How to use Beautiful Soup to extract string in <script> tag?

dilbert2010 · Feb 6, 2018

Hi there,

for a little programme i want to fetch the data of various plugins of Wordpress: to be concrete it is about 50 plugins
that have each a domain - see below.

the following data are needed: of the "Version", "Acitve installations" and "Tested up to:"

for a list of wordpress-plugins: - approx 50 plugins are of interest!

https://wordpress.org/plugins/wp-job-manager
https://wordpress.org/plugins/ninja-forms
https://wordpress.org/plugins/participants-database and so on and so forth.

These plugins are listed in my favorites - so if i create a login with BS4 then i can log in and parse all those favorite-pages.
The first approach: Otherwise i can loop through a set of URL to fetch all the necessary pages.
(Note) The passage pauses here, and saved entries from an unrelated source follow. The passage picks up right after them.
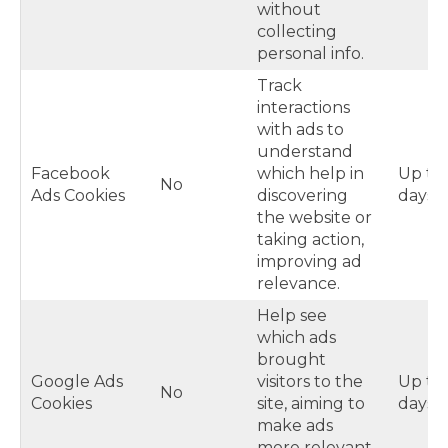
without
collecting
personal info.
Track
interactions
with ads to
understand
Facebook
which help in
Up to
No
Ads Cookies
discovering
days
the website or
taking action,
improving ad
relevance.
Help see
which ads
brought
Google Ads
visitors to the
Up to
No
Cookies
site, aiming to
days
make ads
more relevant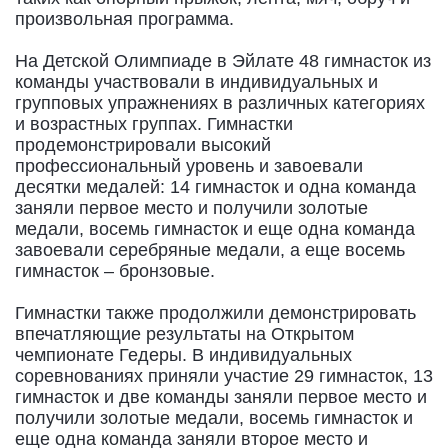
произвольная программа.
На Детской Олимпиаде в Эйлате 48 гимнасток из
команды участвовали в индивидуальных и
групповых упражнениях в различных категориях
и возрастных группах. Гимнастки
продемонстрировали высокий
профессиональный уровень и завоевали
десятки медалей: 14 гимнасток и одна команда
заняли первое место и получили золотые
медали, восемь гимнасток и еще одна команда
завоевали серебряные медали, а еще восемь
гимнасток – бронзовые.
Гимнастки также продолжили демонстрировать
впечатляющие результаты на Открытом
чемпионате Гедеры. В индивидуальных
соревнованиях приняли участие 29 гимнасток, 13
гимнасток и две команды заняли первое место и
получили золотые медали, восемь гимнасток и
еще одна команда заняли второе место и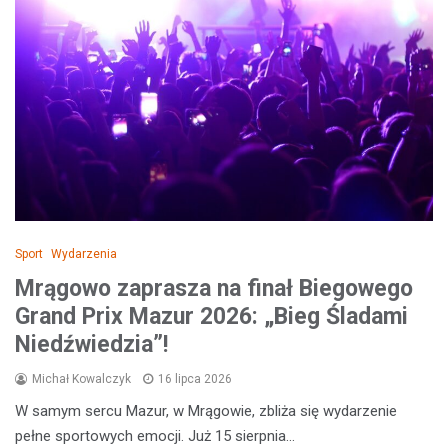
Sport
Wydarzenia
Mrągowo zaprasza na finał Biegowego
Grand Prix Mazur 2026: „Bieg Śladami
Niedźwiedzia”!
Michał Kowalczyk
16 lipca 2026
W samym sercu Mazur, w Mrągowie, zbliża się wydarzenie
pełne sportowych emocji. Już 15 sierpnia…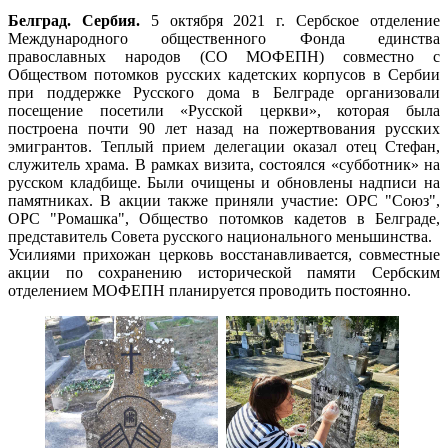
Белград. Сербия.
5 октября 2021 г. Сербское отделение
Международного общественного Фонда единства
православных народов (СО МОФЕПН) совместно с
Обществом потомков русских кадетских корпусов в Сербии
при поддержке Русского дома в Белграде организовали
посещение посетили «Русской церкви», которая была
построена почти 90 лет назад на пожертвования русских
эмигрантов. Теплый прием делегации оказал отец Стефан,
служитель храма. В рамках визита, состоялся «субботник» на
русском кладбище. Были очищены и обновлены надписи на
памятниках. В акции также приняли участие: ОРС "Союз",
ОРС "Ромашка", Общество потомков кадетов в Белграде,
представитель Совета русского национального меньшинства.
Усилиями прихожан церковь восстанавливается, совместные
акции по сохранению исторической памяти Сербским
отделением МОФЕПН планируется проводить постоянно.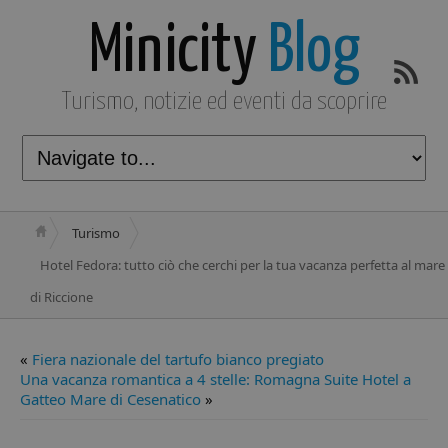
Minicity
Blog
Turismo, notizie ed eventi da scoprire
Turismo
Hotel Fedora: tutto ciò che cerchi per la tua vacanza perfetta al mare
di Riccione
«
Fiera nazionale del tartufo bianco pregiato
Una vacanza romantica a 4 stelle: Romagna Suite Hotel a
Gatteo Mare di Cesenatico
»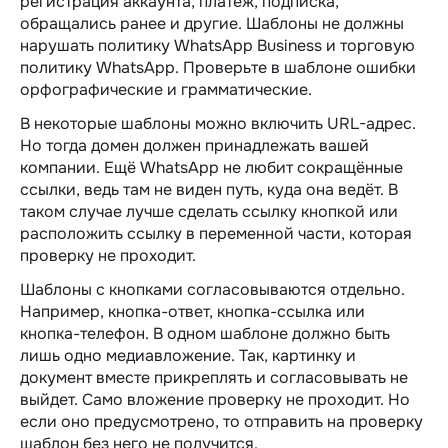
регистрация аккаунта, платёж, подписка,
обращались ранее и другие. Шаблоны не должны
нарушать политику WhatsApp Business и торговую
политику WhatsApp. Проверьте в шаблоне ошибки
орфографические и грамматические.
В некоторые шаблоны можно включить URL-адрес.
Но тогда домен должен принадлежать вашей
компании. Ещё WhatsApp не любит сокращённые
ссылки, ведь там не виден путь, куда она ведёт. В
таком случае лучше сделать ссылку кнопкой или
расположить ссылку в переменной части, которая
проверку не проходит.
Шаблоны с кнопками согласовываются отдельно.
Например, кнопка-ответ, кнопка-ссылка или
кнопка-телефон. В одном шаблоне должно быть
лишь одно медиавложение. Так, картинку и
документ вместе прикреплять и согласовывать не
выйдет. Само вложение проверку не проходит. Но
если оно предусмотрено, то отправить на проверку
шаблон без него не получится.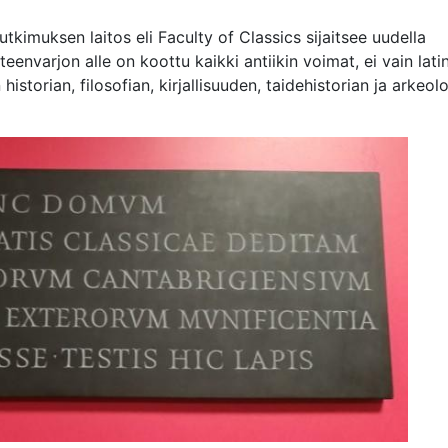
kimuksen laitos eli Faculty of Classics sijaitsee uudella
teenvarjon alle on koottu kaikki antiikin voimat, ei vain lati
historian, filosofian, kirjallisuuden, taidehistorian ja arkeo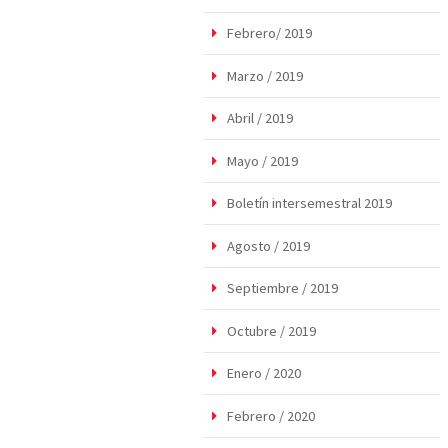
Febrero/ 2019
Marzo / 2019
Abril / 2019
Mayo / 2019
Boletín intersemestral 2019
Agosto / 2019
Septiembre / 2019
Octubre / 2019
Enero / 2020
Febrero / 2020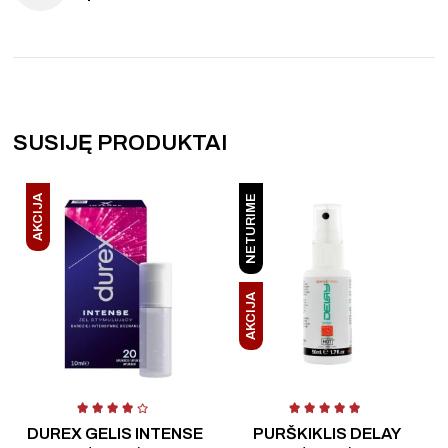
SUSIJĘ PRODUKTAI
AKCIJA
NETURIME
AKCIJA
Įvertinimas:
4.25
iš 5
Į
DUREX GELIS INTENSE
PURŠKIKLIS DELAY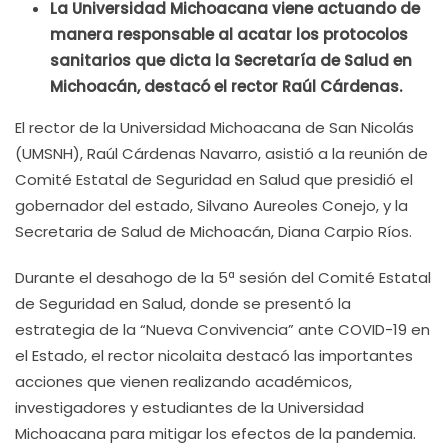
La Universidad Michoacana viene actuando de
manera responsable al acatar los protocolos
sanitarios que dicta la Secretaría de Salud en
Michoacán, destacó el rector Raúl Cárdenas.
El rector de la Universidad Michoacana de San Nicolás
(UMSNH), Raúl Cárdenas Navarro, asistió a la reunión de
Comité Estatal de Seguridad en Salud que presidió el
gobernador del estado, Silvano Aureoles Conejo, y la
Secretaria de Salud de Michoacán, Diana Carpio Ríos.
Durante el desahogo de la 5ª sesión del Comité Estatal
de Seguridad en Salud, donde se presentó la
estrategia de la “Nueva Convivencia” ante COVID-19 en
el Estado, el rector nicolaita destacó las importantes
acciones que vienen realizando académicos,
investigadores y estudiantes de la Universidad
Michoacana para mitigar los efectos de la pandemia.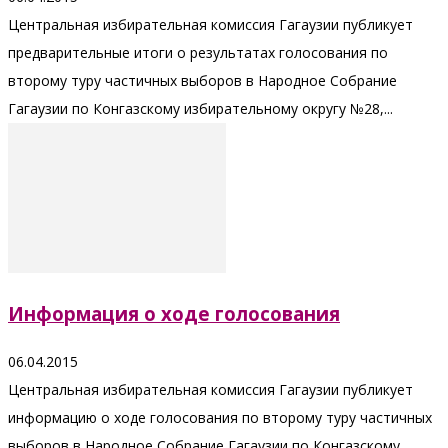
Центральная избирательная комиссия Гагаузии публикует
предварительные итоги о результатах голосования по
второму туру частичных выборов в Народное Собрание
Гагаузии по Конгазскому избирательному округу №28,...
Информация о ходе голосования
06.04.2015
Центральная избирательная комиссия Гагаузии публикует
информацию о ходе голосования по второму туру частичных
выборов в Народное Собрание Гагаузии по Конгазскому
i need the data of the following three lines:

see for example:

https://wordpress.org/plugins/wp-job-manager

Version: 1.29.3
Active installations: 100,000+
Tested up to: 4.9.4

we can solve this task with other methods than ousing only BeautifulSoup, but we can do it for example with BS + regular expressions

assuming were able to do this with regular expression we need to locate the script tag in the HTML. The idea is to define a regular expression that would be used for both locating the element with BeautifulSoup and extracting the above mentioned text:

import re

from bs4 import BeautifulSoup

data = """


		<li>Version: <strong>1.29.3</strong></li>
		<li>
			Last updated: <strong><span>6 days</span> ago</strong>			</li>
		<li>Active installations: <strong>100,000+</strong></li>

						<li>
			Requires WordPress Version:<strong>4.3.1</strong>				</li>

					<li>Tested up to: <strong>4.9.4</strong></li>

"""
pattern = re.compile(r'\.val\("([regular expression ]+)"\);', re.MULTILINE | re.DOTALL)
soup = BeautifulSoup(data, "html.parser")

script = soup.find("script", text=pattern)
if script:
    match = pattern.search(script.text)
    if match:
        text = match.group(1)
        print(text )

Prints: text.

Well finally - i want to store the text in a database or a calc-sheet - so it would be great if we can get this in a CVS formate or in an array so that can store it in a db.

Here we are using a simple regular expression for the text but we can go further and be more strict about it but I doubt that would be practically necessary for this problem.

so i have to refine this a bit...